”Pengguna tanah itu harus tahu luasnya berapa, berapa bidangnya, siapa pemilik lahannya. Supaya tepat dalam menetapkan uang ganti ruginya. Dua sisi mata uang itu harus ada, penguasaan fisik dan suratnya, jadi nanti bayar ganti ruginya itu gampang,” paparnya.
Sri menambahkan, banyak proyek infrastruktur mengabaikan persoalan ini membuat masalah ganti rugi lahan berlarut-larut. Sehingga, proses verifikasi surat-surat kepemilikan tanah butuh waktu. Sebab, negoisasi di lapangan juga bergantung pada kelengkapan administrasi.
“Ada delapan wilayah DKI dan Jabar yang terkena proyek ini, cepat dan lambatnya pembebasan lahan ini bergantung pada tim yang solid, KCIC, BPN daerah, provinsi dan kabupaten/kota,” ungkap Sri.
Sementara itu, pembiayaan pembangunan kereta cepat Jakarta-Bandung diprediksi naik. Hal ini terlihat dari nilai kontrak Enginering, Procurement, Construction (EPC) yang baru saja ditandatangani oleh PT Kereta Cepat Indonesia China (KCIC) bersama High Speed Rail Contractor Consorsium (HSRCC) baru-baru ini.
Nilai kontrak konstruksi proyek kereta cepat Jakarta-Bandung tersebut mencapai USD 4,7 miliar. Jumlah ini meningkat dari perkiraan sebelumnya sebezar USD 4,3 miliar.
Direktur Utama PT KCIC Hanggoro Budi Wiryawan menuturkan, nilai tersebut sudah mengikuti perubahan design untuk proyek sepanjang 142,3 kilometer (km) tersebut. ”Ya, ini kan dari hasil penyusunan detail design yang lebih akurat. Sehingga kita ketemu dengan angka-angka yang tadi disebutkan,” ujarnya ditemui usai acara penandatanganan kontrak.

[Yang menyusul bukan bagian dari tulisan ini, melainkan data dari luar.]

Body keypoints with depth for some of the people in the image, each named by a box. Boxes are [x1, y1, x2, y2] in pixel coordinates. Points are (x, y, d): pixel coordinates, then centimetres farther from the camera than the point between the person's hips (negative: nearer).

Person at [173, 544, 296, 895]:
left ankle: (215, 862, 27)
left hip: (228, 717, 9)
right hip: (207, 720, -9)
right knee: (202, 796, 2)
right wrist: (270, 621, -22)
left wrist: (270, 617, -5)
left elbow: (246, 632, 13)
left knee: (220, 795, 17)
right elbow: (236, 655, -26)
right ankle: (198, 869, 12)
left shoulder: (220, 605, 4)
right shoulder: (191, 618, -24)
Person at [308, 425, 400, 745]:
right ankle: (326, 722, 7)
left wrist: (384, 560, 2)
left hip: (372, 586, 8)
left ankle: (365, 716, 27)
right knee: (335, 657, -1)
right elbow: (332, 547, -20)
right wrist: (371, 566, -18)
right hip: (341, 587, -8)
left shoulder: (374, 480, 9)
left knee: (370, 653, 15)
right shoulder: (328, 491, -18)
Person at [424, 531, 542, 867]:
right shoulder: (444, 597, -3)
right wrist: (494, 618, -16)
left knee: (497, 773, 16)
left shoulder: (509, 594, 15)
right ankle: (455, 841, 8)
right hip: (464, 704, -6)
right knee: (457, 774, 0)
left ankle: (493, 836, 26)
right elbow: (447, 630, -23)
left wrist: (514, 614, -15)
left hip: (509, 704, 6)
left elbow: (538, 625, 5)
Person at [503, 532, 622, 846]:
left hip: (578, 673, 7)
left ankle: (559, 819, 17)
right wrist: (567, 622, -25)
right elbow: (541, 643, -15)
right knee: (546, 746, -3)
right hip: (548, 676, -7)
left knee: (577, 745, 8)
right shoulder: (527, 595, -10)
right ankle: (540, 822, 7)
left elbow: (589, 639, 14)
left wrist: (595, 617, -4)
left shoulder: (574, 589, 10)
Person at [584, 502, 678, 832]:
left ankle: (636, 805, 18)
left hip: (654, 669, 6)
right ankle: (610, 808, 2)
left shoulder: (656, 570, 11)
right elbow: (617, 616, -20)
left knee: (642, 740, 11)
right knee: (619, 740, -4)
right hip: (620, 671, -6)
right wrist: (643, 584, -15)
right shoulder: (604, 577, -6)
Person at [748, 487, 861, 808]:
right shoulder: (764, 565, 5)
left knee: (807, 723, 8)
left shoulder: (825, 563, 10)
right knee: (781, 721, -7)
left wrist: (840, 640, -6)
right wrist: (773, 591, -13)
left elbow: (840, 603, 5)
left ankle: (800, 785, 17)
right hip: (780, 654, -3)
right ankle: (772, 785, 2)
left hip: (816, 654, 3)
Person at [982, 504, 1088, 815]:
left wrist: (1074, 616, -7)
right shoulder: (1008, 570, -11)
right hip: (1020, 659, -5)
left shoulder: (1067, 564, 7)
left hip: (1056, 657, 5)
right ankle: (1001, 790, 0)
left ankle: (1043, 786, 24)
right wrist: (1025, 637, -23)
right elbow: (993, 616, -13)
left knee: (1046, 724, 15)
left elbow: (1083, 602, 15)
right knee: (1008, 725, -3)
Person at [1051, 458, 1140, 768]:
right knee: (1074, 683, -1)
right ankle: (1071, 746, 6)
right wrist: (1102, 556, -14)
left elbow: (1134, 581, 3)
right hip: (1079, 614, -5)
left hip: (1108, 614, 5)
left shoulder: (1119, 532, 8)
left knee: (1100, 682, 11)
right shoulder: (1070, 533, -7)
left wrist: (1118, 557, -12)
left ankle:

Dengan membengkaknya nilai kontrak ini, diperkirakan nilai total proyek kereta cepat Jakarta-bandung pun akan terkerek. Sebelumnya, proyek ini ditaksir akan menelan biaya hingga USD 5,1 miliar. Sayang, Hanggoro masih enggan menanggapi hal tersebut. ”Masih dibahas,” katanya.
Meski begitu, Hanggoro menyebut, penandatangan kontrak EPC ini akan jadi salah satu kunci untuk bisa segera mewujudkan kerja sama dengan China Development Bank (CDB). Pasalnya, kontrak tersebut merupakan salah satu syarat agar pendanaan segera cair. Seperti diketahui, pada proyek ini, 75 persen pendanaan akan didanai oleh CDB.